### Source information
━━━━━━━━

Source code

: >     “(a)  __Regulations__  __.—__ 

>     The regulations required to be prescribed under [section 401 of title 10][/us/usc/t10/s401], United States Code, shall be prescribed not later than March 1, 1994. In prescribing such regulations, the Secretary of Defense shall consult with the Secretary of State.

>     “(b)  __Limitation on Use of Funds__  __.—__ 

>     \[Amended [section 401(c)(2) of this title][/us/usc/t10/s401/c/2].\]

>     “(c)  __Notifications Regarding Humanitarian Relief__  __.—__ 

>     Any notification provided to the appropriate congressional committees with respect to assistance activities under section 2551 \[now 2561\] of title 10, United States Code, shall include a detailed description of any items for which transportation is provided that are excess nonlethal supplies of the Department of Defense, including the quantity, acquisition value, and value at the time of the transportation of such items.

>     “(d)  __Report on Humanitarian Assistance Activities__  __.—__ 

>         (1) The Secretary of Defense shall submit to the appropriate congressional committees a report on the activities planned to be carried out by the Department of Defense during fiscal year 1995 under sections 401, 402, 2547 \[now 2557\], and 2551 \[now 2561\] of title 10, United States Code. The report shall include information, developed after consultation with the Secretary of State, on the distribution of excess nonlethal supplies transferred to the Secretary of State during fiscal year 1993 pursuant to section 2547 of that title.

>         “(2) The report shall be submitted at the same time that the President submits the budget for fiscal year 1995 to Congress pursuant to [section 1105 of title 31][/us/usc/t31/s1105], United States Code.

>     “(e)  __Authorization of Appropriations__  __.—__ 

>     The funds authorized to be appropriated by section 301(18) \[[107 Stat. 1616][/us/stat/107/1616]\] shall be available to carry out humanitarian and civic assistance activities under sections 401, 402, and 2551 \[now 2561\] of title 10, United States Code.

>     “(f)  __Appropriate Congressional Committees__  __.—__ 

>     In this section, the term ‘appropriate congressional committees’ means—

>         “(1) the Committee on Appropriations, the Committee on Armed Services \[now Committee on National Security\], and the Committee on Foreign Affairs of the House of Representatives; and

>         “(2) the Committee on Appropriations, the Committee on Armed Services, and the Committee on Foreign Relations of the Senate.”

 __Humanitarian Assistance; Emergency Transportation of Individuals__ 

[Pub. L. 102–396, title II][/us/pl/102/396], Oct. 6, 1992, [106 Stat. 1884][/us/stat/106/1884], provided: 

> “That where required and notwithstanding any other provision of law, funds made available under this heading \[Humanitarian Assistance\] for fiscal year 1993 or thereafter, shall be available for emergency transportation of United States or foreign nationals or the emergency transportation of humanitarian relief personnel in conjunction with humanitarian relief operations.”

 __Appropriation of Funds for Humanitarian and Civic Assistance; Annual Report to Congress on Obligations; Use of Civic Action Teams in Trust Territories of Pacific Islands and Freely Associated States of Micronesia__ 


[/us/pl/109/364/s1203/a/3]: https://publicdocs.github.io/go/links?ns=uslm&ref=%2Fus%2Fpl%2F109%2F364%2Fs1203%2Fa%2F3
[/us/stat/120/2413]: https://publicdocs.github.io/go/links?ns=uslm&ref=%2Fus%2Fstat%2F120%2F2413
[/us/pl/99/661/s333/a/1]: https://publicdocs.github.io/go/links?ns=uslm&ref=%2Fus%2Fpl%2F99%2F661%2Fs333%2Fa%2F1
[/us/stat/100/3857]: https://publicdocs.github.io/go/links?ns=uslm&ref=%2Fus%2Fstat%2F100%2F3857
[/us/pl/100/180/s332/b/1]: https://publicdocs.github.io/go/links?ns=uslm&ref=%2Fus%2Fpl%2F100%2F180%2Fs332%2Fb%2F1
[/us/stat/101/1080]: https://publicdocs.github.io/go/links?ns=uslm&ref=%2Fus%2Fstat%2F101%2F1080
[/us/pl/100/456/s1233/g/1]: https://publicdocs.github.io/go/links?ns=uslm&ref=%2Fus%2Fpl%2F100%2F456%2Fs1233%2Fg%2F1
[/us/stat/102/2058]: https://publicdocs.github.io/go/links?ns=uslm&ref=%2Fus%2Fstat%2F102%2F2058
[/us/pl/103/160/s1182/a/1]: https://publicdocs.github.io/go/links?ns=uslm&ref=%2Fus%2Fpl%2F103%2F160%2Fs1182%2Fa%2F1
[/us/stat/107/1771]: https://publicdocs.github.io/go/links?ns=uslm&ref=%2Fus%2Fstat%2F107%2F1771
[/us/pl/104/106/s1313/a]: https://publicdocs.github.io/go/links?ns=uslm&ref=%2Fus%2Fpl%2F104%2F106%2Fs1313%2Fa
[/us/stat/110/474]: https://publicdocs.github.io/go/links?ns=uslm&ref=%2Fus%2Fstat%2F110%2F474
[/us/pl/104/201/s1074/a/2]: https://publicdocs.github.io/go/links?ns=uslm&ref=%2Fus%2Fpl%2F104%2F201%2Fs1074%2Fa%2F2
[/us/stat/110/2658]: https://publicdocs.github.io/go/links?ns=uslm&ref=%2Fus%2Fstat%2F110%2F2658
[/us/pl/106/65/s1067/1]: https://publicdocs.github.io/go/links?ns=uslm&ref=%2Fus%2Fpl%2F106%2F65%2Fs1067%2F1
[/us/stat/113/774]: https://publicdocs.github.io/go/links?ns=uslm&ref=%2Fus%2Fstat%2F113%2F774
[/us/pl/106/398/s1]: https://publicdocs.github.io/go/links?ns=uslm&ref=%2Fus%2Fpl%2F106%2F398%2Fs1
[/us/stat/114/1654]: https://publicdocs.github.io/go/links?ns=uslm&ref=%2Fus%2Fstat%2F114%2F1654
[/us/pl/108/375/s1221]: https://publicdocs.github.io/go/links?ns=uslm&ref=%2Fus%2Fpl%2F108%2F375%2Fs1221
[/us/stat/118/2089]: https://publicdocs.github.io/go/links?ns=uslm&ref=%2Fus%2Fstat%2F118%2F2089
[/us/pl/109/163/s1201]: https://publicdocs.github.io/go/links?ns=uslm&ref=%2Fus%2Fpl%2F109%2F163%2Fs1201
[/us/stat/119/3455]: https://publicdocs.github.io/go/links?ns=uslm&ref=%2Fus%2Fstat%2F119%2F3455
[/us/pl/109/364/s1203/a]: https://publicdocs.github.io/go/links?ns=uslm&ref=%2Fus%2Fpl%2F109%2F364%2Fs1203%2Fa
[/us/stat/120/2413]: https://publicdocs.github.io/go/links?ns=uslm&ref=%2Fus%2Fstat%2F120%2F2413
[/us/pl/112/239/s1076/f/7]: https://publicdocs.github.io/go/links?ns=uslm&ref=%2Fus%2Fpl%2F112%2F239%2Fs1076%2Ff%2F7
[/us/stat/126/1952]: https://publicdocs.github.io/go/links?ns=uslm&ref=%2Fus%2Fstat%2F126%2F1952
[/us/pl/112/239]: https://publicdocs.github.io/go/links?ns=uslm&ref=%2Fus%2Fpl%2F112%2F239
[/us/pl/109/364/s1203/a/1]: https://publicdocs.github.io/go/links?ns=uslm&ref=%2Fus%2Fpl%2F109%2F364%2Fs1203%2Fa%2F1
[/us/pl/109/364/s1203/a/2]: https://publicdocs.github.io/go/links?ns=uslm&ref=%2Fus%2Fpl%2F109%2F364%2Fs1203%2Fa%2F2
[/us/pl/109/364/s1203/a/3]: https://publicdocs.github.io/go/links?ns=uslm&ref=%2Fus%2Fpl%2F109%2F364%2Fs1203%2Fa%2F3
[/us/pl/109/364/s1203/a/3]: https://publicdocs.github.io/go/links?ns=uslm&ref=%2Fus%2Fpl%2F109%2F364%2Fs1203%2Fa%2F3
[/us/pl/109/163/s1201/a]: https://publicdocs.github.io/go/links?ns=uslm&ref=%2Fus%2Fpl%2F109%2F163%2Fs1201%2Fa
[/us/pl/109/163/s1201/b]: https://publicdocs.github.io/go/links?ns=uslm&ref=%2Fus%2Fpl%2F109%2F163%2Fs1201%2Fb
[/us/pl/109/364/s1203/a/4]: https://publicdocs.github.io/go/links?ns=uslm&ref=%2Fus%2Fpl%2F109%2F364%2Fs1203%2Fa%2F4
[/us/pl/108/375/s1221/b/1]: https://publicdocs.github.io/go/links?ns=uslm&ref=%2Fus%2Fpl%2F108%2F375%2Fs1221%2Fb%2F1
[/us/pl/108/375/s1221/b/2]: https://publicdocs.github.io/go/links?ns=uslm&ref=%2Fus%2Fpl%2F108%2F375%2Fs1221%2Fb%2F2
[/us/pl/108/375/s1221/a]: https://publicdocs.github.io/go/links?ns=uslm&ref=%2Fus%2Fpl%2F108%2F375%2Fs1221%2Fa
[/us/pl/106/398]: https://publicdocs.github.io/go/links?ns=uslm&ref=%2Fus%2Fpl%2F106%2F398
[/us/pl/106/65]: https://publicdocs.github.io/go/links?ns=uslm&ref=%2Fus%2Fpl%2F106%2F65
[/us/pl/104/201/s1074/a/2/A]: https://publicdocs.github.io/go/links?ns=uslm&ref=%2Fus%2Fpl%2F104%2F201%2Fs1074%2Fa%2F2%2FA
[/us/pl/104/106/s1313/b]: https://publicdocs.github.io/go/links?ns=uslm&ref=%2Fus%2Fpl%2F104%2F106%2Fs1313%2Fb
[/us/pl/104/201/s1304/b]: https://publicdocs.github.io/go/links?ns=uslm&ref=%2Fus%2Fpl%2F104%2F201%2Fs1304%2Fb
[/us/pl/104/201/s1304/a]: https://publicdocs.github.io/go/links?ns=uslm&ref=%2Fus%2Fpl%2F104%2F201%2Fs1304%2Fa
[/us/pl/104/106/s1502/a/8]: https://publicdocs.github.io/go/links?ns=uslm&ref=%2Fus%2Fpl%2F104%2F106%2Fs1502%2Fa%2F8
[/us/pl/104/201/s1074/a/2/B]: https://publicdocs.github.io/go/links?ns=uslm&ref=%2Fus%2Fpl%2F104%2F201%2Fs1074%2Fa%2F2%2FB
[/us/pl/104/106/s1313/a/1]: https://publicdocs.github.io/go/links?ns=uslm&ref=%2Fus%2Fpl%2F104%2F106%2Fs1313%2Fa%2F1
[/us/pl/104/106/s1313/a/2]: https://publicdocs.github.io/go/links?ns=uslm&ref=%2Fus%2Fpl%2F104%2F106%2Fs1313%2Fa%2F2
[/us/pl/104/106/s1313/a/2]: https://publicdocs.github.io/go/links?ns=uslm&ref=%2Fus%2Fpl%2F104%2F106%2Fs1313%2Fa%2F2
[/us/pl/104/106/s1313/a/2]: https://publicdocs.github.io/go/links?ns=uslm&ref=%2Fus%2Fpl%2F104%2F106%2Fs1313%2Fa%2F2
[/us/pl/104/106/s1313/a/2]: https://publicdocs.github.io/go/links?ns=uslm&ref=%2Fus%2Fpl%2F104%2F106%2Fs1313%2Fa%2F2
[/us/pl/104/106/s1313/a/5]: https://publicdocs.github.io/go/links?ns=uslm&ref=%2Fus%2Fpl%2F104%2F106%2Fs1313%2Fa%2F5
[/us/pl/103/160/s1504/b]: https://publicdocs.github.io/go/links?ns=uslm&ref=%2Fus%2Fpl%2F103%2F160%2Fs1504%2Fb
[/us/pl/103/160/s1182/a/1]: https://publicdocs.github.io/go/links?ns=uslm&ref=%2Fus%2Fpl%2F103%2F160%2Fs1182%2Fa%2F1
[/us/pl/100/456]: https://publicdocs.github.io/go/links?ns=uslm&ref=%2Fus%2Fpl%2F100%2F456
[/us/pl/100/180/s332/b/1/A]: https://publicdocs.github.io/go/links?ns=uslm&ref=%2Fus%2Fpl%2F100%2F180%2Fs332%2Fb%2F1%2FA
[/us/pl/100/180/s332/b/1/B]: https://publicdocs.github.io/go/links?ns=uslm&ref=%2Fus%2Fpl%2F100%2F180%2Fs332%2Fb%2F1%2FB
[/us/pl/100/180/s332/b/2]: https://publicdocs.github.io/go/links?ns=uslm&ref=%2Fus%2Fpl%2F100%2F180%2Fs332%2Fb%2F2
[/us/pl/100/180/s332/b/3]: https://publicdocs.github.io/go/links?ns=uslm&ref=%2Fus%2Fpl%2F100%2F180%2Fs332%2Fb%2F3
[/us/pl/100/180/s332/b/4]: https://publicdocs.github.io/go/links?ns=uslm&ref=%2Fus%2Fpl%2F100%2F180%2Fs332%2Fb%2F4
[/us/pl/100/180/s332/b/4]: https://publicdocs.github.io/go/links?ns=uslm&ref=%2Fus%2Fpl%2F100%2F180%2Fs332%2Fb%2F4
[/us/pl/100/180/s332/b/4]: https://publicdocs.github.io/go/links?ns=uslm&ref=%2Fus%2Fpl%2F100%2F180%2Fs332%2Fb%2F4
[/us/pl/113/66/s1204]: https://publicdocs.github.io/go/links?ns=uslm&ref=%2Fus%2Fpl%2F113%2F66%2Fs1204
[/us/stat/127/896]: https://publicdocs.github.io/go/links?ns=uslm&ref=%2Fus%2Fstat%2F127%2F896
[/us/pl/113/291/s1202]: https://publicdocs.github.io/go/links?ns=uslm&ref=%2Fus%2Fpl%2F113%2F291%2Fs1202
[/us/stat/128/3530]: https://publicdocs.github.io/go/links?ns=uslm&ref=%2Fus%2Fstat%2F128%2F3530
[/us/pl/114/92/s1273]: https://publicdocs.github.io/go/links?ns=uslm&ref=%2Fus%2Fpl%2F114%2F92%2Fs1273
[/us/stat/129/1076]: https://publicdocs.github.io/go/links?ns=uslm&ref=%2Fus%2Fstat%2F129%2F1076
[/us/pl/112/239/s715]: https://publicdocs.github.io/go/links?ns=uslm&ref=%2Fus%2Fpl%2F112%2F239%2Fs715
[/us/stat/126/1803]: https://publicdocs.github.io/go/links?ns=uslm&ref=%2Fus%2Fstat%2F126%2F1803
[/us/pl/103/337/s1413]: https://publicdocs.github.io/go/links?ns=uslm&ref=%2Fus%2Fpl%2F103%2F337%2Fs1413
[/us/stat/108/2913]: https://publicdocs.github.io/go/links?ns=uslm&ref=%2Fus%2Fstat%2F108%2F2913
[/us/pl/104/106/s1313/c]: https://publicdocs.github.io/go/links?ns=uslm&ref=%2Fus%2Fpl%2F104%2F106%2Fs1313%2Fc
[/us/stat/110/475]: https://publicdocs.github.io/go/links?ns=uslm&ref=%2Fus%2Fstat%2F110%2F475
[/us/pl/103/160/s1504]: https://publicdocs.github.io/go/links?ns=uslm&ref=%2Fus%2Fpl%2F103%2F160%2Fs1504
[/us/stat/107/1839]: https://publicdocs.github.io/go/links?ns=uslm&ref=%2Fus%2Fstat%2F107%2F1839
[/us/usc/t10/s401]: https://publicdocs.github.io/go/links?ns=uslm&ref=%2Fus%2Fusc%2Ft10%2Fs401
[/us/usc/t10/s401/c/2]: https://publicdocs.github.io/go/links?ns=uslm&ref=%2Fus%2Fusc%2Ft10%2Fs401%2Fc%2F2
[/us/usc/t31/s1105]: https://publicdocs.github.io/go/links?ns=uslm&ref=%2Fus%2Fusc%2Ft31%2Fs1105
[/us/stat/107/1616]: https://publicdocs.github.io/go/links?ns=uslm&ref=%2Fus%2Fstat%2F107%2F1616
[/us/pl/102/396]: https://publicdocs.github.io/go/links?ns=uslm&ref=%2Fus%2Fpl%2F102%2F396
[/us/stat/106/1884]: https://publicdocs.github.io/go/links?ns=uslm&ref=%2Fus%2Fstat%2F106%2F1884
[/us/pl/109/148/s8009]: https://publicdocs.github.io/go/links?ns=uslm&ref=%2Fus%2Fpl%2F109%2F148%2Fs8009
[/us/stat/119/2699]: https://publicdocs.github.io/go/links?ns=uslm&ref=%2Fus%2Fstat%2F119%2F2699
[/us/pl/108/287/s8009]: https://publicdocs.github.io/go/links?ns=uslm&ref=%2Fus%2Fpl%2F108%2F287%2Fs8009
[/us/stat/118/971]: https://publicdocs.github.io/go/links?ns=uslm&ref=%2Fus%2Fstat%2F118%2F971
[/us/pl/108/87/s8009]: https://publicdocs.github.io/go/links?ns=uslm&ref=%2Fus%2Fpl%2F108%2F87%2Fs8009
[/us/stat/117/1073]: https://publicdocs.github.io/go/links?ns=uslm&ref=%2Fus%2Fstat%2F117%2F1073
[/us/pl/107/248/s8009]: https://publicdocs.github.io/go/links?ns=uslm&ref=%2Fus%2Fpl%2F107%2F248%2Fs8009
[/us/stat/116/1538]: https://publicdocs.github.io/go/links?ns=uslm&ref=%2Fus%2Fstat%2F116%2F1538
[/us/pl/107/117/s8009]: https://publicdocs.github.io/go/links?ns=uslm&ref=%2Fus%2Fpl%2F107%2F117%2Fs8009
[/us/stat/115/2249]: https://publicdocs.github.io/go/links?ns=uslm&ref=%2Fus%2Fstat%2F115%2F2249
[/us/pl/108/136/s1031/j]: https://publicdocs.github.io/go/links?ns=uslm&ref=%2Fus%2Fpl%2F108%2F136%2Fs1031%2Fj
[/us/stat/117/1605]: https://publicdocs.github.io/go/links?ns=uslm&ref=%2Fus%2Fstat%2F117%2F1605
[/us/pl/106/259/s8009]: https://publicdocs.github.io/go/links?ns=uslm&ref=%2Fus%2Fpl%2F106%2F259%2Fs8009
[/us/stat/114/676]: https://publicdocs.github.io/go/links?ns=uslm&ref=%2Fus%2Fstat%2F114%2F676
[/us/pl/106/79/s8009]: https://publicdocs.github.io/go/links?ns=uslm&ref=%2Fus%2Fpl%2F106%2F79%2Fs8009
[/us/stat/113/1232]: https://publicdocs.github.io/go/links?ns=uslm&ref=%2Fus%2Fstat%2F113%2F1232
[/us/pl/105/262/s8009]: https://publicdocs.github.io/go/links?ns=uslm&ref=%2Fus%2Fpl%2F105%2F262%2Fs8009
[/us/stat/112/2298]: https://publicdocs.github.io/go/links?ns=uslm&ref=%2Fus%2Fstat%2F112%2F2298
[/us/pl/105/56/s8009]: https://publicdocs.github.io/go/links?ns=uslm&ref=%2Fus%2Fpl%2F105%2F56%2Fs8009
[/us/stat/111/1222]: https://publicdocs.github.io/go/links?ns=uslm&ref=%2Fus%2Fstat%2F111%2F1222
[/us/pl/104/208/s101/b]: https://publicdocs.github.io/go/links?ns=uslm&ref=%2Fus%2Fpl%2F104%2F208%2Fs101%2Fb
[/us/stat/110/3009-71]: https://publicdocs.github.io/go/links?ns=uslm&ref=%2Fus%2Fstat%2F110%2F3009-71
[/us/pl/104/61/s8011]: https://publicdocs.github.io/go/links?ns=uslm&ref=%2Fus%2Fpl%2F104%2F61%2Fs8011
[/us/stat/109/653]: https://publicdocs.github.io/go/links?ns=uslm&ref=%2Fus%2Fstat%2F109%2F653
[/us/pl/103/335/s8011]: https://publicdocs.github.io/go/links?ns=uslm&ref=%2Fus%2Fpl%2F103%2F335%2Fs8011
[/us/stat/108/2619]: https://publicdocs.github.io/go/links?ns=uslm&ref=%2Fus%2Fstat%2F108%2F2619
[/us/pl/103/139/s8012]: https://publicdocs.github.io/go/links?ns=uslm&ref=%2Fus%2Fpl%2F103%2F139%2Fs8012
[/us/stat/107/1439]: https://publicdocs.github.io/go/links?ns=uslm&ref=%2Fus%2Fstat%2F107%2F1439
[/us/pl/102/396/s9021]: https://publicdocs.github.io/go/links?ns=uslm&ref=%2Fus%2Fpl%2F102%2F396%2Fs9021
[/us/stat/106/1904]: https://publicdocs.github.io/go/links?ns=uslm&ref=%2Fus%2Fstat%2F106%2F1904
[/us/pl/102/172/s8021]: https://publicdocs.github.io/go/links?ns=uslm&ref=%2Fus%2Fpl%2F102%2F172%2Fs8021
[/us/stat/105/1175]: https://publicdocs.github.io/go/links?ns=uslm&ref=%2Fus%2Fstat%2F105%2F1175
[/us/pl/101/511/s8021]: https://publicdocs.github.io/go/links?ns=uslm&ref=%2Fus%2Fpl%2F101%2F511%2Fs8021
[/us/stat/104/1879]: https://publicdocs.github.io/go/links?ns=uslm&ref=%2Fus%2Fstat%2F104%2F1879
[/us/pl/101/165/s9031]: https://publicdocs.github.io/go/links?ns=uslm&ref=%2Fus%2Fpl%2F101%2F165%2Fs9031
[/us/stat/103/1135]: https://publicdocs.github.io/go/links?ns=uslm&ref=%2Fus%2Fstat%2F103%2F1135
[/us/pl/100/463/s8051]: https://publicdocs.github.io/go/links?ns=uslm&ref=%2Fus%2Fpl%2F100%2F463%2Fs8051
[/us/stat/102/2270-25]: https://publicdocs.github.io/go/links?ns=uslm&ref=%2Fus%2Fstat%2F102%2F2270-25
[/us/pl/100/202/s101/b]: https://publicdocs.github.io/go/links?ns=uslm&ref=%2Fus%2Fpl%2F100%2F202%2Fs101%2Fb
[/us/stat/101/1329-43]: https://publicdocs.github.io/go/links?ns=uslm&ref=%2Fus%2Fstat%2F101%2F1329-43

━━━━━━━━

### Your task
Copy the lines between the one holding "of Representatives; and" and the one holding "[Pub. L. 102–396, title", inclusive, replacing every "Committee on Appropriations" with "Committee on the Budget" and leaving everything else unchanged.

### Exercise answer
>         “(1) the Committee on the Budget, the Committee on Armed Services \[now Committee on National Security\], and the Committee on Foreign Affairs of the House of Representatives; and

>         “(2) the Committee on the Budget, the Committee on Armed Services, and the Committee on Foreign Relations of the Senate.”

 __Humanitarian Assistance; Emergency Transportation of Individuals__ 

[Pub. L. 102–396, title II][/us/pl/102/396], Oct. 6, 1992, [106 Stat. 1884][/us/stat/106/1884], provided: 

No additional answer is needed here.